**Work to be completed:** Please reproduce the lines below, replacing "top-left" with "upper-left" and keeping everything else unchanged. Leave the pictures out of your answer.

**Provided data:**
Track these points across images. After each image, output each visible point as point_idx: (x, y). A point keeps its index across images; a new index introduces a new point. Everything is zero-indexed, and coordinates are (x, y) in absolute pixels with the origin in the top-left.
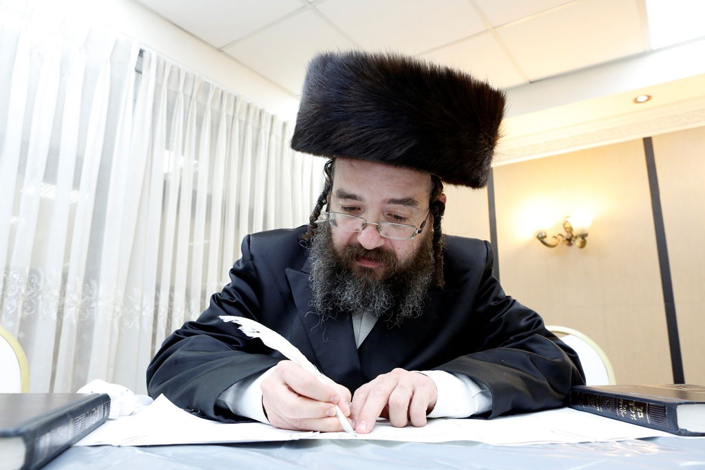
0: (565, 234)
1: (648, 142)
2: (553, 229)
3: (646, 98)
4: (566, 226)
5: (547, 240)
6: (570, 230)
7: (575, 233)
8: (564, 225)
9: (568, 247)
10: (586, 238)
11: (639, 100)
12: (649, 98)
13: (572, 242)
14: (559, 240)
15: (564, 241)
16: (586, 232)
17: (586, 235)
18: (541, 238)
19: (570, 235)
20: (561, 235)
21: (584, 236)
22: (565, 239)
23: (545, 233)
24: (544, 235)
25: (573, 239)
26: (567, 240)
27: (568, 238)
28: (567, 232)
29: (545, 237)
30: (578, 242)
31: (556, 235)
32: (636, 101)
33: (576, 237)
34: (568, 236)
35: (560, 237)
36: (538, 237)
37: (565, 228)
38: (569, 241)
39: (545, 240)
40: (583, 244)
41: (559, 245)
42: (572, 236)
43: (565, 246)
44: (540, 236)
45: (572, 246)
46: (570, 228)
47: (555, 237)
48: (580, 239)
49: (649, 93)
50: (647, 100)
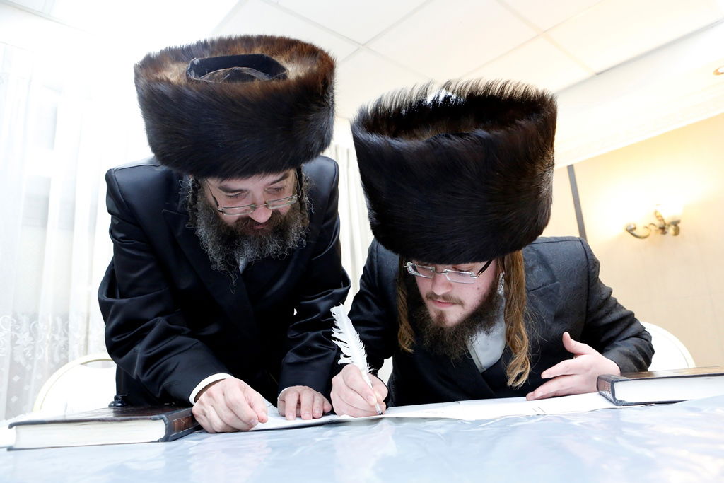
0: (657, 223)
2: (643, 221)
4: (658, 214)
6: (662, 220)
7: (668, 219)
8: (656, 213)
9: (662, 236)
10: (679, 225)
11: (719, 71)
13: (666, 230)
14: (651, 230)
15: (657, 231)
16: (677, 219)
17: (679, 222)
18: (631, 231)
19: (663, 224)
20: (653, 224)
21: (676, 224)
22: (657, 228)
23: (635, 225)
24: (633, 227)
25: (666, 227)
26: (660, 228)
27: (661, 226)
28: (660, 220)
29: (635, 228)
30: (671, 230)
31: (647, 225)
32: (717, 73)
33: (669, 226)
34: (661, 224)
35: (652, 227)
36: (627, 230)
37: (657, 217)
38: (663, 229)
39: (635, 232)
40: (677, 232)
41: (651, 235)
42: (665, 224)
43: (659, 236)
44: (629, 229)
45: (666, 235)
46: (661, 216)
47: (647, 228)
48: (673, 227)
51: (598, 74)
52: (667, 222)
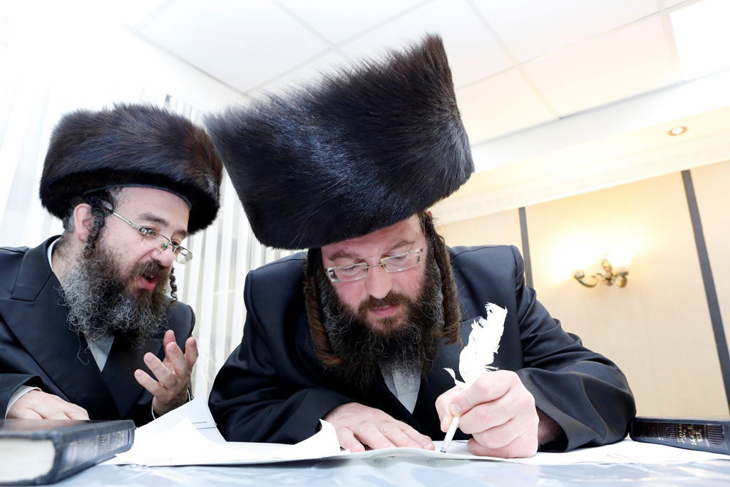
0: (604, 273)
1: (686, 175)
2: (591, 269)
3: (681, 130)
4: (606, 264)
5: (585, 280)
6: (609, 269)
7: (615, 271)
8: (603, 264)
9: (608, 287)
10: (627, 277)
11: (674, 132)
12: (685, 129)
13: (612, 281)
14: (598, 280)
15: (603, 281)
16: (626, 270)
17: (627, 273)
18: (579, 278)
19: (609, 274)
20: (600, 274)
21: (624, 275)
22: (604, 279)
23: (583, 273)
24: (582, 274)
25: (613, 278)
26: (606, 279)
27: (608, 277)
28: (607, 271)
29: (583, 276)
30: (618, 281)
31: (595, 275)
32: (671, 133)
33: (616, 276)
34: (607, 275)
35: (599, 276)
36: (575, 277)
37: (604, 267)
38: (609, 280)
39: (583, 280)
40: (624, 283)
41: (598, 285)
42: (612, 275)
43: (605, 287)
44: (578, 276)
45: (612, 287)
46: (609, 267)
47: (594, 277)
48: (620, 278)
49: (684, 126)
50: (683, 132)
51: (561, 118)
52: (614, 273)
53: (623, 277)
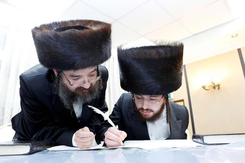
0: (212, 85)
1: (239, 50)
2: (208, 84)
3: (236, 35)
4: (213, 82)
6: (214, 84)
9: (214, 90)
10: (220, 86)
11: (233, 36)
12: (237, 35)
13: (215, 88)
14: (210, 88)
15: (212, 88)
17: (220, 85)
18: (204, 88)
19: (214, 85)
21: (219, 86)
23: (205, 86)
24: (204, 86)
25: (215, 87)
26: (213, 87)
28: (213, 84)
29: (205, 87)
30: (217, 88)
31: (209, 86)
33: (216, 86)
35: (211, 86)
36: (202, 87)
37: (213, 83)
38: (214, 88)
39: (205, 88)
40: (219, 88)
41: (211, 89)
42: (215, 86)
43: (213, 89)
44: (203, 87)
46: (214, 83)
47: (209, 87)
48: (218, 87)
49: (237, 34)
50: (236, 36)
51: (194, 35)
52: (216, 85)
53: (218, 86)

**Response to this task:**
Track these points across images. After each image, output each visible point as point_idx: (x, y). A point keeps its index across images; a new index introduces a new point. Everything is zero-indexed, and coordinates are (x, y) in absolute pixels with the origin in the upper-left.
0: (565, 234)
1: (648, 142)
2: (553, 229)
3: (646, 98)
4: (566, 226)
5: (547, 240)
6: (570, 230)
7: (575, 233)
8: (564, 225)
9: (568, 247)
10: (586, 238)
11: (639, 100)
12: (649, 98)
13: (572, 242)
14: (559, 240)
15: (564, 241)
16: (586, 232)
17: (586, 235)
18: (541, 238)
19: (570, 235)
20: (561, 235)
21: (584, 236)
22: (565, 239)
23: (545, 233)
24: (544, 235)
25: (573, 239)
26: (567, 240)
27: (568, 238)
28: (567, 232)
29: (545, 237)
30: (578, 242)
31: (556, 235)
32: (636, 101)
33: (576, 237)
34: (568, 236)
35: (560, 237)
36: (538, 237)
37: (565, 228)
38: (569, 241)
39: (545, 240)
40: (583, 244)
41: (559, 245)
42: (572, 236)
43: (565, 246)
44: (540, 236)
45: (572, 246)
46: (570, 228)
47: (555, 237)
48: (580, 239)
49: (649, 93)
50: (647, 100)
0: (657, 223)
2: (643, 221)
4: (658, 214)
6: (662, 220)
7: (668, 219)
8: (656, 213)
9: (662, 236)
10: (679, 225)
11: (719, 71)
13: (666, 230)
14: (651, 230)
15: (657, 231)
16: (677, 219)
17: (679, 222)
18: (631, 231)
19: (663, 224)
20: (653, 224)
21: (676, 224)
22: (657, 228)
23: (635, 225)
24: (633, 227)
25: (666, 227)
26: (660, 228)
27: (661, 226)
28: (660, 220)
29: (635, 228)
30: (671, 230)
31: (647, 225)
32: (717, 73)
33: (669, 226)
34: (661, 224)
35: (652, 227)
36: (627, 230)
37: (657, 217)
38: (663, 229)
39: (635, 232)
40: (677, 232)
41: (651, 235)
42: (665, 224)
43: (659, 236)
44: (629, 229)
45: (666, 235)
46: (661, 216)
47: (647, 228)
48: (673, 227)
51: (598, 74)
52: (667, 222)
0: (604, 273)
1: (686, 175)
2: (591, 269)
3: (681, 130)
4: (606, 264)
5: (585, 280)
6: (609, 269)
7: (615, 271)
8: (603, 264)
9: (608, 287)
10: (627, 277)
11: (674, 132)
12: (685, 129)
13: (612, 281)
14: (598, 280)
15: (603, 281)
16: (626, 270)
17: (627, 273)
18: (579, 278)
19: (609, 274)
20: (600, 274)
21: (624, 275)
22: (604, 279)
23: (583, 273)
24: (582, 274)
25: (613, 278)
26: (606, 279)
27: (608, 277)
28: (607, 271)
29: (583, 276)
30: (618, 281)
31: (595, 275)
32: (671, 133)
33: (616, 276)
34: (607, 275)
35: (599, 276)
36: (575, 277)
37: (604, 267)
38: (609, 280)
39: (583, 280)
40: (624, 283)
41: (598, 285)
42: (612, 275)
43: (605, 287)
44: (578, 276)
45: (612, 287)
46: (609, 267)
47: (594, 277)
48: (620, 278)
49: (684, 126)
50: (683, 132)
51: (561, 118)
52: (614, 273)
53: (623, 277)
0: (212, 85)
1: (239, 50)
2: (208, 84)
3: (236, 35)
4: (213, 82)
6: (214, 84)
9: (214, 90)
10: (220, 86)
11: (233, 36)
12: (237, 35)
13: (215, 88)
14: (210, 88)
15: (212, 88)
17: (220, 85)
18: (204, 88)
19: (214, 85)
21: (219, 86)
23: (205, 86)
24: (204, 86)
25: (215, 87)
26: (213, 87)
28: (213, 84)
29: (205, 87)
30: (217, 88)
31: (209, 86)
33: (216, 86)
35: (211, 86)
36: (202, 87)
37: (213, 83)
38: (214, 88)
39: (205, 88)
40: (219, 88)
41: (211, 89)
42: (215, 86)
43: (213, 89)
44: (203, 87)
46: (214, 83)
47: (209, 87)
48: (218, 87)
49: (237, 34)
50: (236, 36)
51: (194, 35)
52: (216, 85)
53: (218, 86)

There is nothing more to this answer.